In 2033, a US spacecraft will return to Earth carrying the second cache of rocks ever collected from the surface of Mars. The first cache? It will have been collected by China two years earlier, in 2031, according to plans released by one of China’s top space scientists.
Of course, there’s no guarantee that either mission will succeed. But China’s impressive recent successes operating on and above the Moon and Mars give the country a better chance at lapping Nasa and its partners. The news may cause alarm among Americans accustomed to being first in space for more than a half-century. This is no Sputnik moment, however, and there is no reason to panic. A mission to bring back the samples is an impressive technological achievement. But the future of Mars exploration isn’t sample returns; it’s discovering past life on Mars. For now, the US is better positioned to accomplish that goal.
In 1993, Nasa initiated the Mars Exploration Program, or MEP, a long-term initiative to explore Martian geology, climate and the possibility of past life, while laying a foundation for human exploration. Over the next three decades, Nasa launched orbiters and rovers revealing ancient river and lake beds, as well as mineral evidence of a wet and warm Martian past. These discoveries heightened interest in seeking out evidence for past Martian life, and launching additional probes to find it.
Unfortunately, the scientific instruments necessary to prove that life once existed on Mars are simply too large and complex to transport to the planet’s surface. To make that kind of history-altering discovery, pieces of Mars must be brought back to Earth. That’s a complex endeavour
For example, one early Nasa concept had two rovers landing on Mars, collecting samples and then launching them into orbit, where a third vehicle would rendezvous with them and dispatch them back to Earth. That mission would’ve started launching in 2003 and returned samples in 2008. Instead it was canceled over cost and difficulty.
Twenty years ago, there was little competition for the US in space. The Russian program was in terminal decline, and China was just starting to launch humans into space.
But despite a late start, China’s leadership was determined to catch up. It’s an ambition inspired by the belief that the country’s economic and military future will, in part, be determined by its space capabilities.
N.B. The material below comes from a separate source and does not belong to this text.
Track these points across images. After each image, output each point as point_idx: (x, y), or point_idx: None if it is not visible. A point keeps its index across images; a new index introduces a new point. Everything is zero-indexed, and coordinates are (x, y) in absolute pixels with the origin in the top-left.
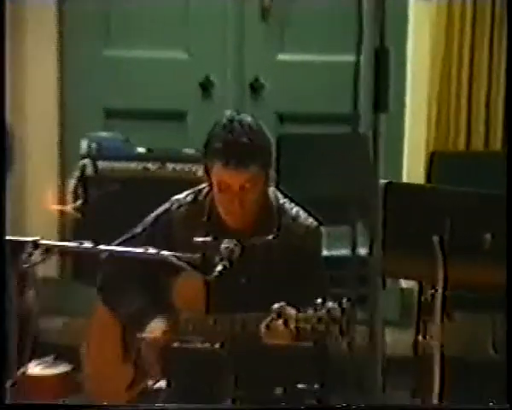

During the early 2000s, the Chinese announced an ambitious program of lunar exploration, a future space station and, tentatively, a Mars program. In each case, they have followed through and achieved successes, including lunar rovers, a Mars orbiter and rover, and a small but functional space station that could have Earth orbit to itself if the US doesn’t replace the aging International Space Station by the end of the decade.